In porting some code from Matlab to Python (Numpy) I however found some significant differences in calculations, and I think it's going back to precision.
Take the following code, z-normalizing a 500 dimensional vector with only first two elements having a non-zero value.
Matlab:
Z = repmat(0,500,1); Z(1)=3;Z(2)=1;
Za = (Z-repmat(mean(Z),500,1)) ./ repmat(std(Z),500,1);
Za(1)
>>> 21.1694
Python:
from numpy import zeros,mean,std
Z = zeros((500,))
Z[0] = 3
Z[1] = 1
Za = (Z - mean(Z)) / std(Z)
print Za[0]
>>> 21.1905669677
Besides that the formatting shows a bit more digits in Python, there is a huge difference (imho), more than 0.02
Both Python and Matlab are using a 64 bit data type (afaik). Python uses 'numpy.float64' and Matlab 'double'.
Why is the difference so huge? Which one is more correct?
Soluzione
Maybe the difference comes from the mean and std calls. Compare those first.
There are several definitions for std, some use the sqaure root of
1 / n * sum((xi - mean(x)) ** 2)
others use
1 / (n - 1) * sum((xi - mean(x)) ** 2)
instead.
From a mathematical point: these formulas are estimators of the variance of a normal distributed random variable. The distribution has two parameters sigma and mu. If you know mu exactly the optimal estimator for sigma ** 2 is
1 / n * sum((xi - mu) ** 2)
If you have to estimate mu from the data using mu = mean(xi), the optimal estimator for sigma**2 is
1 / (n - 1) * sum((xi- mean(x))**2)
Altri suggerimenti
To answer your question, no, this is not a problem of precision. As @rocksportrocker points out, there are two popular estimators for the standard deviation.
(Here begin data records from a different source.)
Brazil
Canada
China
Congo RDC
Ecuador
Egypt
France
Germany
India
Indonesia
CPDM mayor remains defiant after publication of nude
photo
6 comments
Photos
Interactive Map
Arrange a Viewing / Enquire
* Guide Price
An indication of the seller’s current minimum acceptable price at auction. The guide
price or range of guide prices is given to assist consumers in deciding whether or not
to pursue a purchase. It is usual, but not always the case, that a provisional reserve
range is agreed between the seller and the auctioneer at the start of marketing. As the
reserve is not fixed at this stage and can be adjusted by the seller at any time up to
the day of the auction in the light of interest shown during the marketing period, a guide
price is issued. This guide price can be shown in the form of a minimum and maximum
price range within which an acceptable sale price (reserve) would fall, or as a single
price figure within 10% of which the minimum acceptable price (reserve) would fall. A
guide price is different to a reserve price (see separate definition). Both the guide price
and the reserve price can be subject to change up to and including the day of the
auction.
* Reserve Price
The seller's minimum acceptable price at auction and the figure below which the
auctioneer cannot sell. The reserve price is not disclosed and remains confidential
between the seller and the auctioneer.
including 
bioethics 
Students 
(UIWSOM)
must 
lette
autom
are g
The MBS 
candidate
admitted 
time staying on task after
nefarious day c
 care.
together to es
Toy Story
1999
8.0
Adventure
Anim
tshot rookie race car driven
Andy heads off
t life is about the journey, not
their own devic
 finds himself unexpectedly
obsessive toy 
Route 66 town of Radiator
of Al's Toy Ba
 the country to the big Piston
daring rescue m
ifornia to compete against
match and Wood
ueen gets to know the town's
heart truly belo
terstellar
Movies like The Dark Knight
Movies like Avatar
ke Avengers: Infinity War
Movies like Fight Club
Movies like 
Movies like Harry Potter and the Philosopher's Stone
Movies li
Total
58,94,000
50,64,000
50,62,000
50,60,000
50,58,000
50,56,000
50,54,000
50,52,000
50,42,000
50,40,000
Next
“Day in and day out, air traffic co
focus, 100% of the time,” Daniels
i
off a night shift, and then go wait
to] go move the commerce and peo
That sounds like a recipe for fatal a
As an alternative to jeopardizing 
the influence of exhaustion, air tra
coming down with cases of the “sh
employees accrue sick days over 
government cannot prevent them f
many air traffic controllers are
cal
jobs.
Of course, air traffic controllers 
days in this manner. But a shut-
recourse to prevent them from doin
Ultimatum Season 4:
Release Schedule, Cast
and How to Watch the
MATLAB's std has both available but as a standard uses a different one from what you used in Python.
Try std(Z,1) instead of std(Z):
Za = (Z-repmat(mean(Z),500,1)) ./ repmat(std(Z,2),500,1);Za(1)
sprintf('%1.10f', Za(1))
leads to
Za(1) = 21.1905669677
in MATLAB. Read rockspotrocker's answer about which of the two results is more appropriate for what you want to do ;-).
According to the documentation of std at SciPy, it has a parameter called ddof:
ddof : int, optional
Means Delta Degrees of Freedom. The divisor used in calculations is N - ddof, where N represents the number of elements. By default ddof is zero.
In numpy, ddof is zero by default while in MATLAB is one. So, I think this may solve the problem:
std(Z,ddof=1)